Mobile Manipulation (MoMa) systems incorporate the benefits of mobility and dexterity, due to the enlarged space in which they can move and interact with their environment. However, even when equipped with onboard sensors, e.g., an embodied camera, extracting task-relevant visual information in unstructured and cluttered environments, such as households, remains challenging. In this work, we introduce an active perception pipeline for mobile manipulators to generate motions that are informative toward manipulation tasks, such as grasping in unknown, cluttered scenes. Our proposed approach, ActPerMoMa, generates robot paths in a receding horizon fashion by sampling paths and computing path-wise utilities. These utilities trade-off maximizing the visual Information Gain (IG) for scene reconstruction and the task-oriented objective, e.g., grasp success, by maximizing grasp reachability. We show the efficacy of our method in simulated experiments with a dual-arm TIAGo++ MoMa robot performing mobile grasping in cluttered scenes with obstacles. We empirically analyze the contribution of various utilities and parameters, and compare against representative baselines both with and without active perception objectives. Finally, we demonstrate the transfer of our mobile grasping strategy to the real world, indicating a promising direction for active-perceptive MoMa.

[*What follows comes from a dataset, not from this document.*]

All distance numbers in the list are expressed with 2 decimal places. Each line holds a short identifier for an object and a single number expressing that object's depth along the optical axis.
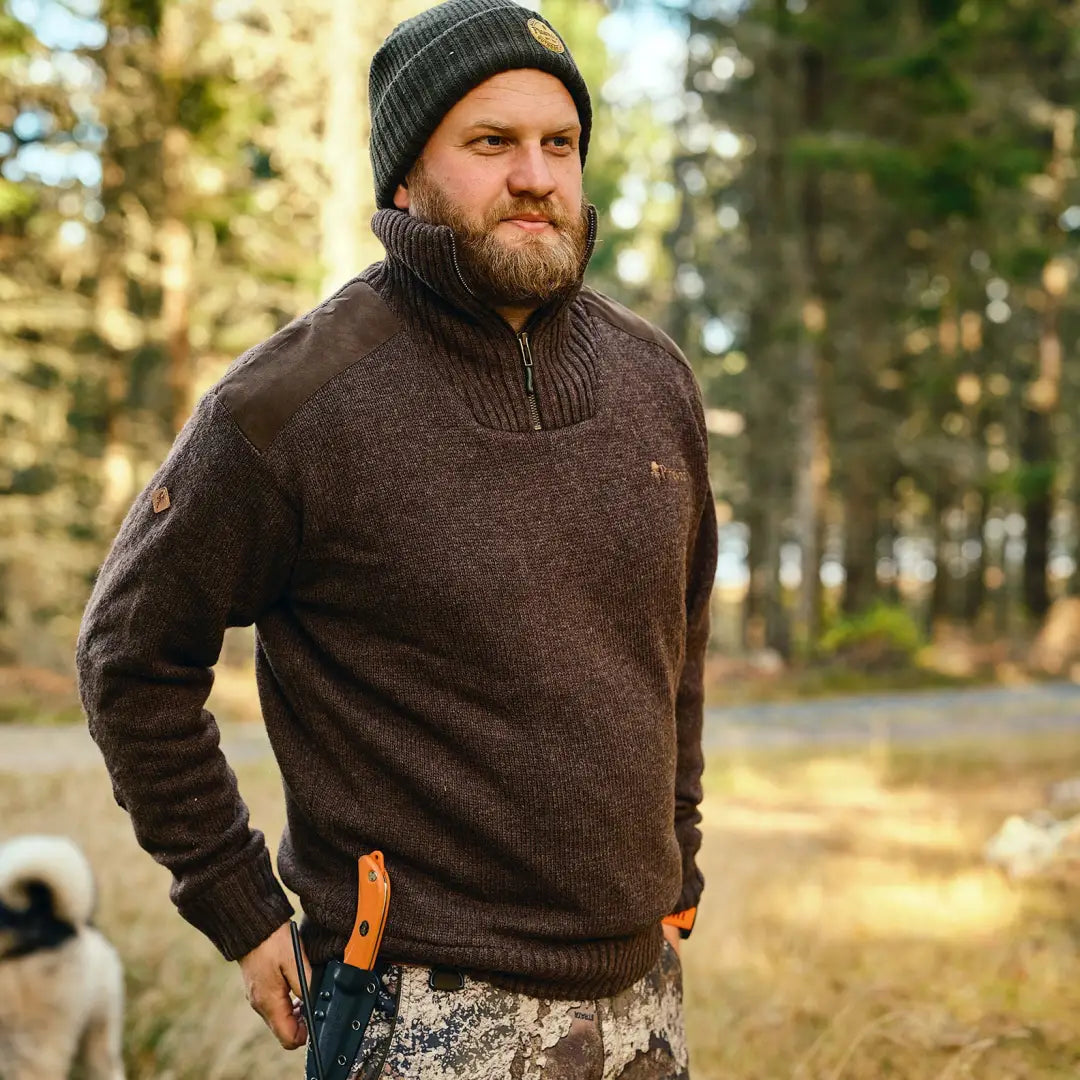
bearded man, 1.98
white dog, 4.25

Paper Structure (14 sections, 3 equations, 3 figures, 3 tables)

This paper contains 14 sections, 3 equations, 3 figures, 3 tables.

Figures (3)

  • Figure 1: ActPerMoMa pipeline. Using a rough initial knowledge about the target area or target object position $\widetilde{\mathbf{p}}_{target}$, we continuously plan and execute informative motions for the mobile grasping task. At every timestep $t$, the RGBD information from the head-mounted embodied camera is integrated into a scene TSDF for both grasp detection and information gain computation. Using the currently known free space for movement of the robot base, we sample candidate robot paths $\mathcal{T}$, including both base and camera poses, towards the target. For each candidate path $\tau_j \in \mathcal{T}$, we compute the information gained from camera views $\mathbf{p}_{j,cam}^{i}$ in the path, and the reachability of stable detected grasps from the final base poses $\mathbf{p}_{j,base}^{goal}$ in the path. We trade-off these objectives with a receding horizon cost $J_{\tau}$ and take a step of the optimal path $\tau^*$ for execution at every timestep.
  • Figure 2: Example scene with sampled candidate paths (blue) for the robot pose towards the target object (red box). The paths consist of SE(2) poses for the base and SE(3) poses for the head-mounted camera (visualized from the robot to the base goals). The current optimal path is highlighted in green.

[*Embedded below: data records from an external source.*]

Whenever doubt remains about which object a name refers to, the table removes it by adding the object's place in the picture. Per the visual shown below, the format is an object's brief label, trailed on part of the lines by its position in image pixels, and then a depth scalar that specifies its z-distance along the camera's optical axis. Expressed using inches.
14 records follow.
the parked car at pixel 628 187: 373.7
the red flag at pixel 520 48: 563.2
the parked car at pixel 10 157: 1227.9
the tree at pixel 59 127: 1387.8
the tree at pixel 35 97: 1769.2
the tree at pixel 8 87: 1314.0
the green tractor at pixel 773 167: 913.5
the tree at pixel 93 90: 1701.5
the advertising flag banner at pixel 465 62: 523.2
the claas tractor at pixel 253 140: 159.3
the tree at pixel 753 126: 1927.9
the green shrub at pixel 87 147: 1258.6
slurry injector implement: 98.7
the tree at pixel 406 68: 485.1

  • Figure 3: Left: Example rear-side Information Gain (IG) for a candidate view. Pink voxels denote observed TSDF voxels. Blue voxels are on the rear side of the observed TSDF, which could be revealed by a candidate view. Views are colored red to green, denoting lower to higher IG. Right: Reachability map of the robot's left arm, reduced from 6 dimensions (SE(3)) to 3 for visualization. Red and green points denote lower and higher reachability. Current detected 6D grasps are visualized in green on a target object.